*PROBLEM DESCRIPTION:* All the data beneath this line is to be reproduced exactly.

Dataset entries
=== Section Start ===

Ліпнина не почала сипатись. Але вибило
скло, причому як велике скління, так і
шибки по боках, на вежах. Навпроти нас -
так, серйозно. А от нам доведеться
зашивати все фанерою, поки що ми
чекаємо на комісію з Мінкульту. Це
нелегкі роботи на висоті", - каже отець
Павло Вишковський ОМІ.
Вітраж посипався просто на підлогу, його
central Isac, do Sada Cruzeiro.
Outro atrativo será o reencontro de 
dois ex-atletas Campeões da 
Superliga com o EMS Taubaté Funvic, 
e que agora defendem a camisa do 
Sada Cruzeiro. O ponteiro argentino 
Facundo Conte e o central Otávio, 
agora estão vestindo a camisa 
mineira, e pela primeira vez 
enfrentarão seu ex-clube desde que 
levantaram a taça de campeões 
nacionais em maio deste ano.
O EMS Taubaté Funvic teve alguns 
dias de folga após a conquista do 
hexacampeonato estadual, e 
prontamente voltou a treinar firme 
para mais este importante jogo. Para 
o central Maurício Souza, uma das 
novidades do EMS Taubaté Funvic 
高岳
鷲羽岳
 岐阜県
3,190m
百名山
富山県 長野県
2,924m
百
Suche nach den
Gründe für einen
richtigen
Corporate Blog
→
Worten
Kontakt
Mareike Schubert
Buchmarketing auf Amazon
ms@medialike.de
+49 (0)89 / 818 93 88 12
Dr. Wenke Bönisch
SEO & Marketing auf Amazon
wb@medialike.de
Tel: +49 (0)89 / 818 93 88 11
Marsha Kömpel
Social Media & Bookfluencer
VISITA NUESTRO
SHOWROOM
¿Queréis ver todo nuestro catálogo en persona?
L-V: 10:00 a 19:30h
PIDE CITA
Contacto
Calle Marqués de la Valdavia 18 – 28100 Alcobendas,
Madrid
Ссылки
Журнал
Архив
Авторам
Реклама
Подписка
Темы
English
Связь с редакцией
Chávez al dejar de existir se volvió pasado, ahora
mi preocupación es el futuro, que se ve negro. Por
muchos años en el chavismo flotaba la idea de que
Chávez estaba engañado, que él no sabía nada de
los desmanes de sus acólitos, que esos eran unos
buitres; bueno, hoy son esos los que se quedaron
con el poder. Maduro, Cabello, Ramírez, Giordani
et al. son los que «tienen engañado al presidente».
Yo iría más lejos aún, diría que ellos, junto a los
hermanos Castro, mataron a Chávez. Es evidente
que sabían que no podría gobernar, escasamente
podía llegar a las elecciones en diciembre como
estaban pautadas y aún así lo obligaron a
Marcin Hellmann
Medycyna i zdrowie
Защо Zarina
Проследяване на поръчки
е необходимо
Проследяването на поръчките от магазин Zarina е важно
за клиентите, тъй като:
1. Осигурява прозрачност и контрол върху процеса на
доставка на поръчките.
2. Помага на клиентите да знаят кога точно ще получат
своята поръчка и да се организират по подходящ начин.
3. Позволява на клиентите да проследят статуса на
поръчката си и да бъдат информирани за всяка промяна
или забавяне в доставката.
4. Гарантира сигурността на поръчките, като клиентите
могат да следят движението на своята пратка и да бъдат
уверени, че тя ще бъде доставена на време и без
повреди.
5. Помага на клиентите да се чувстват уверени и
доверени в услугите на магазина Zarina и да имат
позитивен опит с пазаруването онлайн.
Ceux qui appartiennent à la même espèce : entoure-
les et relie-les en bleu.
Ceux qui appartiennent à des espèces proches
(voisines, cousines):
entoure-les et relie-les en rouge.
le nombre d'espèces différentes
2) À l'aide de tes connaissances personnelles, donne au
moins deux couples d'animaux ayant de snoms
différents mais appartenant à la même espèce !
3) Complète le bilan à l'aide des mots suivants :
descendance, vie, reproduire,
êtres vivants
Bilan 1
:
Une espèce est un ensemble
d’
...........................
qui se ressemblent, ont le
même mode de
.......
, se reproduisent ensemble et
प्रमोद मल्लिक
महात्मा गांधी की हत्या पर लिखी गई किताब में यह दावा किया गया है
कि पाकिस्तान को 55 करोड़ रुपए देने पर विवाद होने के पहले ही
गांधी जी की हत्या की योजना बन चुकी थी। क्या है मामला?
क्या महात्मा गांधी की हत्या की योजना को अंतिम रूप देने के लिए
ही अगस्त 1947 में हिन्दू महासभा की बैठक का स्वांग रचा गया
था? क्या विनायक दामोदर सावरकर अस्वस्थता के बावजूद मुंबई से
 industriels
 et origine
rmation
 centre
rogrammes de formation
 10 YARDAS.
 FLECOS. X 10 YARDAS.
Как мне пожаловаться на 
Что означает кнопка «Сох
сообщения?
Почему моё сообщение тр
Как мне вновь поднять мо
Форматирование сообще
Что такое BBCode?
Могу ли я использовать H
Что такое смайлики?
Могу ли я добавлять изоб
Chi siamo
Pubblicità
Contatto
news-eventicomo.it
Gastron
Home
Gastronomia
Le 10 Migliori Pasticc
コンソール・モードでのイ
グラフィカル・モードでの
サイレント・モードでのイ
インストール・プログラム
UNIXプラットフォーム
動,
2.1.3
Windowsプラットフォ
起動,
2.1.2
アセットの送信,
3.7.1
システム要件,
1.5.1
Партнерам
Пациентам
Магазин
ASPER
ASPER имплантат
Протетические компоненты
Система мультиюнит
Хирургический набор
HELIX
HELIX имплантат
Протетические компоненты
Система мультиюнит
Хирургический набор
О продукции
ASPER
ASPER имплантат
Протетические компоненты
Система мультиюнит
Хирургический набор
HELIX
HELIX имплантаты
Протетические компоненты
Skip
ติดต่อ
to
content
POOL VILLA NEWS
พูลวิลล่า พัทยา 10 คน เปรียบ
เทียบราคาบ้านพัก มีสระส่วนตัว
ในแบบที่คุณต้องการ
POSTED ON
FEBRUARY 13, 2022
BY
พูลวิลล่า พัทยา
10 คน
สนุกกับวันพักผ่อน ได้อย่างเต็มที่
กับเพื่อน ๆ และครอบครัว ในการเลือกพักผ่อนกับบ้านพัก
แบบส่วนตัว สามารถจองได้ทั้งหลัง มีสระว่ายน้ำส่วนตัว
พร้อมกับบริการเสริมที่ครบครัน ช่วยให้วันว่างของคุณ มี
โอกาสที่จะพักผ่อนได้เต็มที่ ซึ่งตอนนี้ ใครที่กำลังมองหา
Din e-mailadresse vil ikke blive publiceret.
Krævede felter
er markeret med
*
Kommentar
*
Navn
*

=== Section End ===

*SOLUTION TO THE EXERCISE:*
Ліпнина не почала сипатись. Але вибило
скло, причому як велике скління, так і
шибки по боках, на вежах. Навпроти нас -
так, серйозно. А от нам доведеться
зашивати все фанерою, поки що ми
чекаємо на комісію з Мінкульту. Це
нелегкі роботи на висоті", - каже отець
Павло Вишковський ОМІ.
Вітраж посипався просто на підлогу, його
central Isac, do Sada Cruzeiro.
Outro atrativo será o reencontro de 
dois ex-atletas Campeões da 
Superliga com o EMS Taubaté Funvic, 
e que agora defendem a camisa do 
Sada Cruzeiro. O ponteiro argentino 
Facundo Conte e o central Otávio, 
agora estão vestindo a camisa 
mineira, e pela primeira vez 
enfrentarão seu ex-clube desde que 
levantaram a taça de campeões 
nacionais em maio deste ano.
O EMS Taubaté Funvic teve alguns 
dias de folga após a conquista do 
hexacampeonato estadual, e 
prontamente voltou a treinar firme 
para mais este importante jogo. Para 
o central Maurício Souza, uma das 
novidades do EMS Taubaté Funvic 
高岳
鷲羽岳
 岐阜県
3,190m
百名山
富山県 長野県
2,924m
百
Suche nach den
Gründe für einen
richtigen
Corporate Blog
→
Worten
Kontakt
Mareike Schubert
Buchmarketing auf Amazon
ms@medialike.de
+49 (0)89 / 818 93 88 12
Dr. Wenke Bönisch
SEO & Marketing auf Amazon
wb@medialike.de
Tel: +49 (0)89 / 818 93 88 11
Marsha Kömpel
Social Media & Bookfluencer
VISITA NUESTRO
SHOWROOM
¿Queréis ver todo nuestro catálogo en persona?
L-V: 10:00 a 19:30h
PIDE CITA
Contacto
Calle Marqués de la Valdavia 18 – 28100 Alcobendas,
Madrid
Ссылки
Журнал
Архив
Авторам
Реклама
Подписка
Темы
English
Связь с редакцией
Chávez al dejar de existir se volvió pasado, ahora
mi preocupación es el futuro, que se ve negro. Por
muchos años en el chavismo flotaba la idea de que
Chávez estaba engañado, que él no sabía nada de
los desmanes de sus acólitos, que esos eran unos
buitres; bueno, hoy son esos los que se quedaron
con el poder. Maduro, Cabello, Ramírez, Giordani
et al. son los que «tienen engañado al presidente».
Yo iría más lejos aún, diría que ellos, junto a los
hermanos Castro, mataron a Chávez. Es evidente
que sabían que no podría gobernar, escasamente
podía llegar a las elecciones en diciembre como
estaban pautadas y aún así lo obligaron a
Marcin Hellmann
Medycyna i zdrowie
Защо Zarina
Проследяване на поръчки
е необходимо
Проследяването на поръчките от магазин Zarina е важно
за клиентите, тъй като:
1. Осигурява прозрачност и контрол върху процеса на
доставка на поръчките.
2. Помага на клиентите да знаят кога точно ще получат
своята поръчка и да се организират по подходящ начин.
3. Позволява на клиентите да проследят статуса на
поръчката си и да бъдат информирани за всяка промяна
или забавяне в доставката.
4. Гарантира сигурността на поръчките, като клиентите
могат да следят движението на своята пратка и да бъдат
уверени, че тя ще бъде доставена на време и без
повреди.
5. Помага на клиентите да се чувстват уверени и
доверени в услугите на магазина Zarina и да имат
позитивен опит с пазаруването онлайн.
Ceux qui appartiennent à la même espèce : entoure-
les et relie-les en bleu.
Ceux qui appartiennent à des espèces proches
(voisines, cousines):
entoure-les et relie-les en rouge.
le nombre d'espèces différentes
2) À l'aide de tes connaissances personnelles, donne au
moins deux couples d'animaux ayant de snoms
différents mais appartenant à la même espèce !
3) Complète le bilan à l'aide des mots suivants :
descendance, vie, reproduire,
êtres vivants
Bilan 1
:
Une espèce est un ensemble
d’
...........................
qui se ressemblent, ont le
même mode de
.......
, se reproduisent ensemble et
प्रमोद मल्लिक
महात्मा गांधी की हत्या पर लिखी गई किताब में यह दावा किया गया है
कि पाकिस्तान को 55 करोड़ रुपए देने पर विवाद होने के पहले ही
गांधी जी की हत्या की योजना बन चुकी थी। क्या है मामला?
क्या महात्मा गांधी की हत्या की योजना को अंतिम रूप देने के लिए
ही अगस्त 1947 में हिन्दू महासभा की बैठक का स्वांग रचा गया
था? क्या विनायक दामोदर सावरकर अस्वस्थता के बावजूद मुंबई से
 industriels
 et origine
rmation
 centre
rogrammes de formation
 10 YARDAS.
 FLECOS. X 10 YARDAS.
Как мне пожаловаться на 
Что означает кнопка «Сох
сообщения?
Почему моё сообщение тр
Как мне вновь поднять мо
Форматирование сообще
Что такое BBCode?
Могу ли я использовать H
Что такое смайлики?
Могу ли я добавлять изоб
Chi siamo
Pubblicità
Contatto
news-eventicomo.it
Gastron
Home
Gastronomia
Le 10 Migliori Pasticc
コンソール・モードでのイ
グラフィカル・モードでの
サイレント・モードでのイ
インストール・プログラム
UNIXプラットフォーム
動,
2.1.3
Windowsプラットフォ
起動,
2.1.2
アセットの送信,
3.7.1
システム要件,
1.5.1
Партнерам
Пациентам
Магазин
ASPER
ASPER имплантат
Протетические компоненты
Система мультиюнит
Хирургический набор
HELIX
HELIX имплантат
Протетические компоненты
Система мультиюнит
Хирургический набор
О продукции
ASPER
ASPER имплантат
Протетические компоненты
Система мультиюнит
Хирургический набор
HELIX
HELIX имплантаты
Протетические компоненты
Skip
ติดต่อ
to
content
POOL VILLA NEWS
พูลวิลล่า พัทยา 10 คน เปรียบ
เทียบราคาบ้านพัก มีสระส่วนตัว
ในแบบที่คุณต้องการ
POSTED ON
FEBRUARY 13, 2022
BY
พูลวิลล่า พัทยา
10 คน
สนุกกับวันพักผ่อน ได้อย่างเต็มที่
กับเพื่อน ๆ และครอบครัว ในการเลือกพักผ่อนกับบ้านพัก
แบบส่วนตัว สามารถจองได้ทั้งหลัง มีสระว่ายน้ำส่วนตัว
พร้อมกับบริการเสริมที่ครบครัน ช่วยให้วันว่างของคุณ มี
โอกาสที่จะพักผ่อนได้เต็มที่ ซึ่งตอนนี้ ใครที่กำลังมองหา
Din e-mailadresse vil ikke blive publiceret.
Krævede felter
er markeret med
*
Kommentar
*
Navn
*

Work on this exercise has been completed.